◆ **Work instructions**:
Below are the records; copy exactly the stretch from the line containing "8. Protection of" through the line containing "any Contractual Relationship obtain", both ends included, and nothing else.

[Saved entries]

________________________

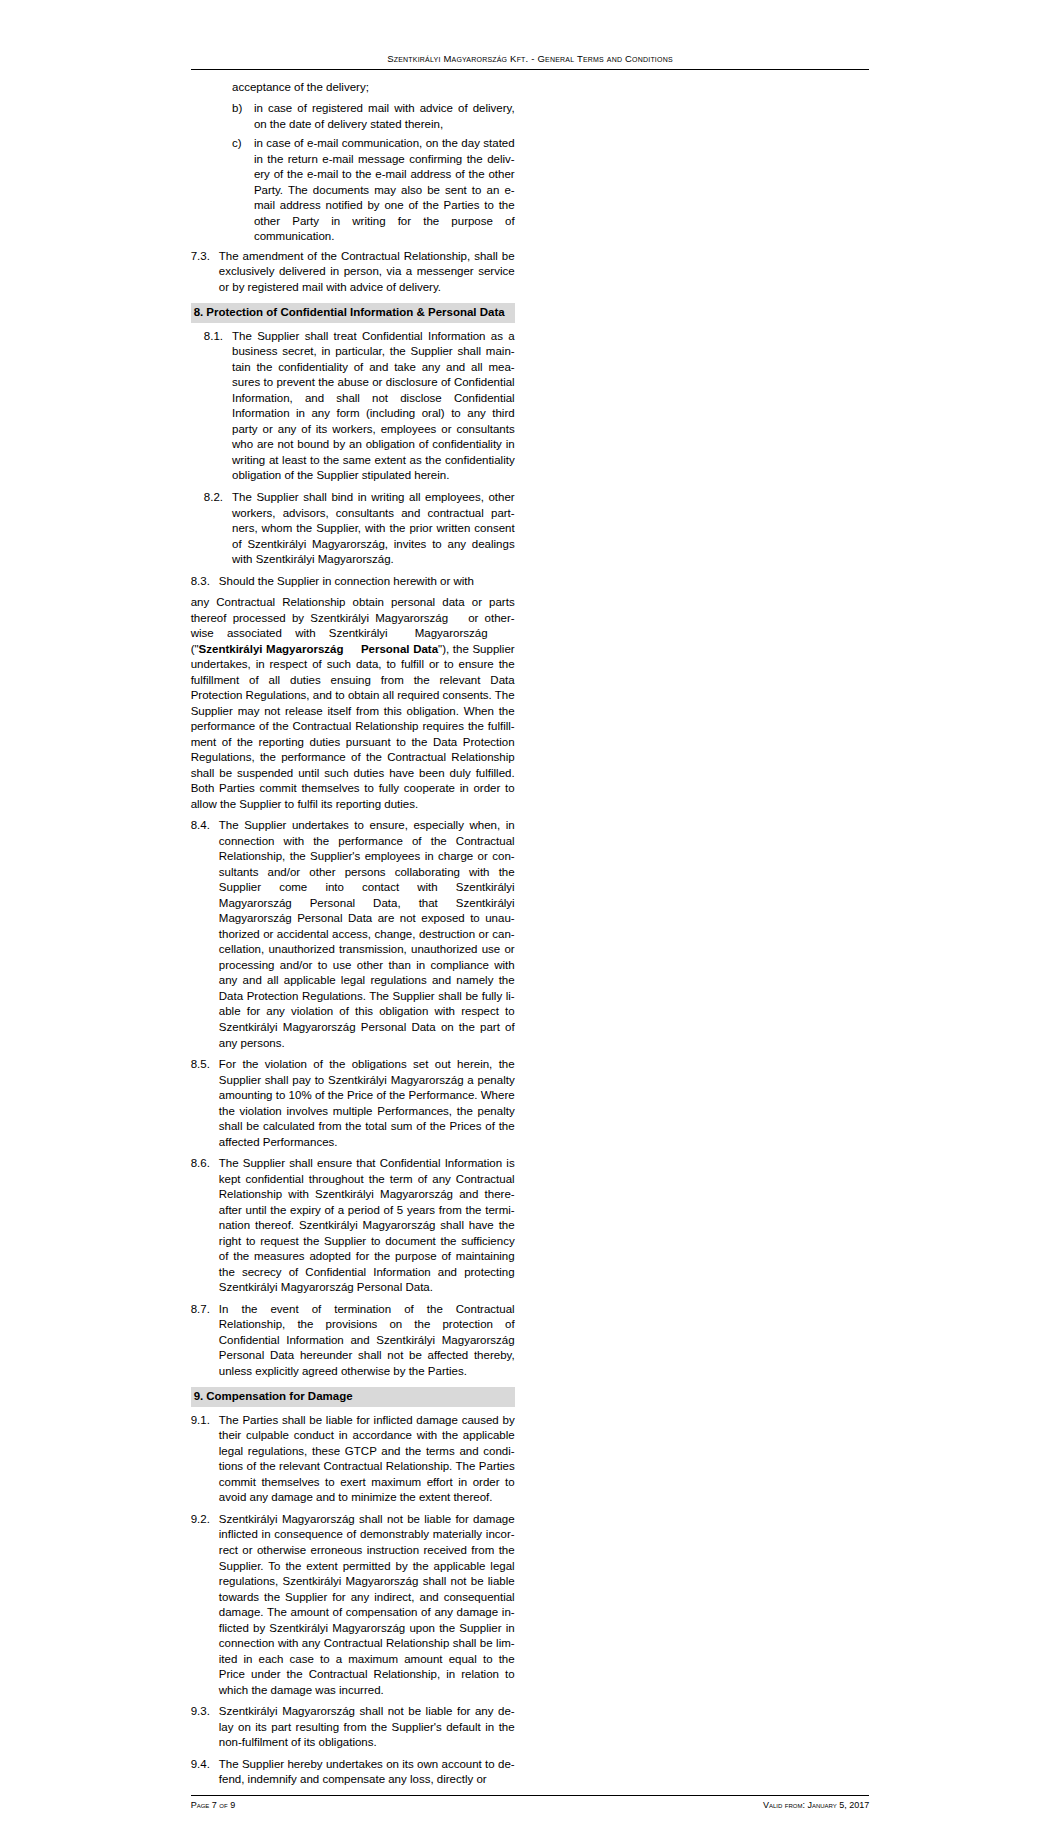Szentkirályi Magyarország Kft. - General Terms and Conditions
acceptance of the delivery;
b) in case of registered mail with advice of delivery, on the date of delivery stated therein,
c) in case of e-mail communication, on the day stated in the return e-mail message confirming the delivery of the e-mail to the e-mail address of the other Party. The documents may also be sent to an e-mail address notified by one of the Parties to the other Party in writing for the purpose of communication.
7.3. The amendment of the Contractual Relationship, shall be exclusively delivered in person, via a messenger service or by registered mail with advice of delivery.
8. Protection of Confidential Information & Personal Data
8.1. The Supplier shall treat Confidential Information as a business secret, in particular, the Supplier shall maintain the confidentiality of and take any and all measures to prevent the abuse or disclosure of Confidential Information, and shall not disclose Confidential Information in any form (including oral) to any third party or any of its workers, employees or consultants who are not bound by an obligation of confidentiality in writing at least to the same extent as the confidentiality obligation of the Supplier stipulated herein.
8.2. The Supplier shall bind in writing all employees, other workers, advisors, consultants and contractual partners, whom the Supplier, with the prior written consent of Szentkirályi Magyarország, invites to any dealings with Szentkirályi Magyarország.
8.3. Should the Supplier in connection herewith or with
any Contractual Relationship obtain personal data or parts thereof processed by Szentkirályi Magyarország or otherwise associated with Szentkirályi Magyarország ("Szentkirályi Magyarország Personal Data"), the Supplier undertakes, in respect of such data, to fulfill or to ensure the fulfillment of all duties ensuing from the relevant Data Protection Regulations, and to obtain all required consents. The Supplier may not release itself from this obligation. When the performance of the Contractual Relationship requires the fulfillment of the reporting duties pursuant to the Data Protection Regulations, the performance of the Contractual Relationship shall be suspended until such duties have been duly fulfilled. Both Parties commit themselves to fully cooperate in order to allow the Supplier to fulfil its reporting duties.
8.4. The Supplier undertakes to ensure, especially when, in connection with the performance of the Contractual Relationship, the Supplier's employees in charge or consultants and/or other persons collaborating with the Supplier come into contact with Szentkirályi Magyarország Personal Data, that Szentkirályi Magyarország Personal Data are not exposed to unauthorized or accidental access, change, destruction or cancellation, unauthorized transmission, unauthorized use or processing and/or to use other than in compliance with any and all applicable legal regulations and namely the Data Protection Regulations. The Supplier shall be fully liable for any violation of this obligation with respect to Szentkirályi Magyarország Personal Data on the part of any persons.
8.5. For the violation of the obligations set out herein, the Supplier shall pay to Szentkirályi Magyarország a penalty amounting to 10% of the Price of the Performance. Where the violation involves multiple Performances, the penalty shall be calculated from the total sum of the Prices of the affected Performances.
8.6. The Supplier shall ensure that Confidential Information is kept confidential throughout the term of any Contractual Relationship with Szentkirályi Magyarország and thereafter until the expiry of a period of 5 years from the termination thereof. Szentkirályi Magyarország shall have the right to request the Supplier to document the sufficiency of the measures adopted for the purpose of maintaining the secrecy of Confidential Information and protecting Szentkirályi Magyarország Personal Data.
8.7. In the event of termination of the Contractual Relationship, the provisions on the protection of Confidential Information and Szentkirályi Magyarország Personal Data hereunder shall not be affected thereby, unless explicitly agreed otherwise by the Parties.
9. Compensation for Damage
9.1. The Parties shall be liable for inflicted damage caused by their culpable conduct in accordance with the applicable legal regulations, these GTCP and the terms and conditions of the relevant Contractual Relationship. The Parties commit themselves to exert maximum effort in order to avoid any damage and to minimize the extent thereof.
9.2. Szentkirályi Magyarország shall not be liable for damage inflicted in consequence of demonstrably materially incorrect or otherwise erroneous instruction received from the Supplier. To the extent permitted by the applicable legal regulations, Szentkirályi Magyarország shall not be liable towards the Supplier for any indirect, and consequential damage. The amount of compensation of any damage inflicted by Szentkirályi Magyarország upon the Supplier in connection with any Contractual Relationship shall be limited in each case to a maximum amount equal to the Price under the Contractual Relationship, in relation to which the damage was incurred.
9.3. Szentkirályi Magyarország shall not be liable for any delay on its part resulting from the Supplier's default in the non-fulfilment of its obligations.
9.4. The Supplier hereby undertakes on its own account to defend, indemnify and compensate any loss, directly or
Page 7 of 9 Valid from: January 5, 2017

________________________

◆ **Response to this task**:
8. Protection of Confidential Information & Personal Data
8.1. The Supplier shall treat Confidential Information as a business secret, in particular, the Supplier shall maintain the confidentiality of and take any and all measures to prevent the abuse or disclosure of Confidential Information, and shall not disclose Confidential Information in any form (including oral) to any third party or any of its workers, employees or consultants who are not bound by an obligation of confidentiality in writing at least to the same extent as the confidentiality obligation of the Supplier stipulated herein.
8.2. The Supplier shall bind in writing all employees, other workers, advisors, consultants and contractual partners, whom the Supplier, with the prior written consent of Szentkirályi Magyarország, invites to any dealings with Szentkirályi Magyarország.
8.3. Should the Supplier in connection herewith or with
any Contractual Relationship obtain personal data or parts thereof processed by Szentkirályi Magyarország or otherwise associated with Szentkirályi Magyarország ("Szentkirályi Magyarország Personal Data"), the Supplier undertakes, in respect of such data, to fulfill or to ensure the fulfillment of all duties ensuing from the relevant Data Protection Regulations, and to obtain all required consents. The Supplier may not release itself from this obligation. When the performance of the Contractual Relationship requires the fulfillment of the reporting duties pursuant to the Data Protection Regulations, the performance of the Contractual Relationship shall be suspended until such duties have been duly fulfilled. Both Parties commit themselves to fully cooperate in order to allow the Supplier to fulfil its reporting duties.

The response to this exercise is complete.